Irgendwann wird einem das Auto zur Entspannung Witze erzählen. Will man das wirklich?

Doch selbst, wenn Emotionssignale präzise erfasst werden können, bleiben offene Fragen. Es gilt, einen Algorithmus zu entwickeln, der die von den Sensoren und Kameras gesammelten Daten zuverlässig interpretiert. Wie etwa soll der Computer unterscheiden, ob der Fahrer angesichts der schlechten Nachrichten des Radiosprechers bloß betroffen ist, oder ob er ernsthaft frustriert ist, weil der Wagen vor ihm zu langsam fährt? "Wir sind immer noch auf der Suche nach Indikatoren, die nur bei Frustration aktiv werden", sagt Jipp.

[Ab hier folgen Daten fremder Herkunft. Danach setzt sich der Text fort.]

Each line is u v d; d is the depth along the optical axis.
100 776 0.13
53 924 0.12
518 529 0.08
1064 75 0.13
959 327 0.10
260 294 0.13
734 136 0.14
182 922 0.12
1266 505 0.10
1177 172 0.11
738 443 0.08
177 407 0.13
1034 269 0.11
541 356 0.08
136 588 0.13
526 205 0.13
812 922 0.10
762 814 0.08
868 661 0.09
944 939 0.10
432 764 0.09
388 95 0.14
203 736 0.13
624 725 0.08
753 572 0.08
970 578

Erst dann, wenn die Autos der Zukunft die gefährlichen Emotionen ihrer Fahrer einwandfrei identifizieren könnten, ließen sich diese auch gezielt beeinflussen. Bislang sind die Maßnahmen eher unspezifischer Art. Daimler lässt die Fahrer mancher Modelle auf Massagesitzen Platz nehmen oder beduftet sie mit Parfum. "Dezenter Vanillegeruch beruhigt", bestätigt Meike Jipp. Andere Forscher spekulieren gar über Programme, die einfach die Geschwindigkeit drosseln, wenn der Mensch am Steuer allzu wütend erscheint. Oder wäre es gar vorstellbar, dass die Autos irgendwann zu sprechen anfangen und zur Entspannung Witze erzählen, so wie das intelligente Auto K.I.T.T. aus der 1980er-Jahre-TV-Serie "Knight Rider".

Ob man das will? Schließlich gibt es noch andere Lösungen: Auf zum Bahnhof, rein in den ICE, Kopfhörer auf und dann gibt es Curtis Mayfield auf die Ohren. Eigentlich ganz einfach, das Entspannen auf Rädern.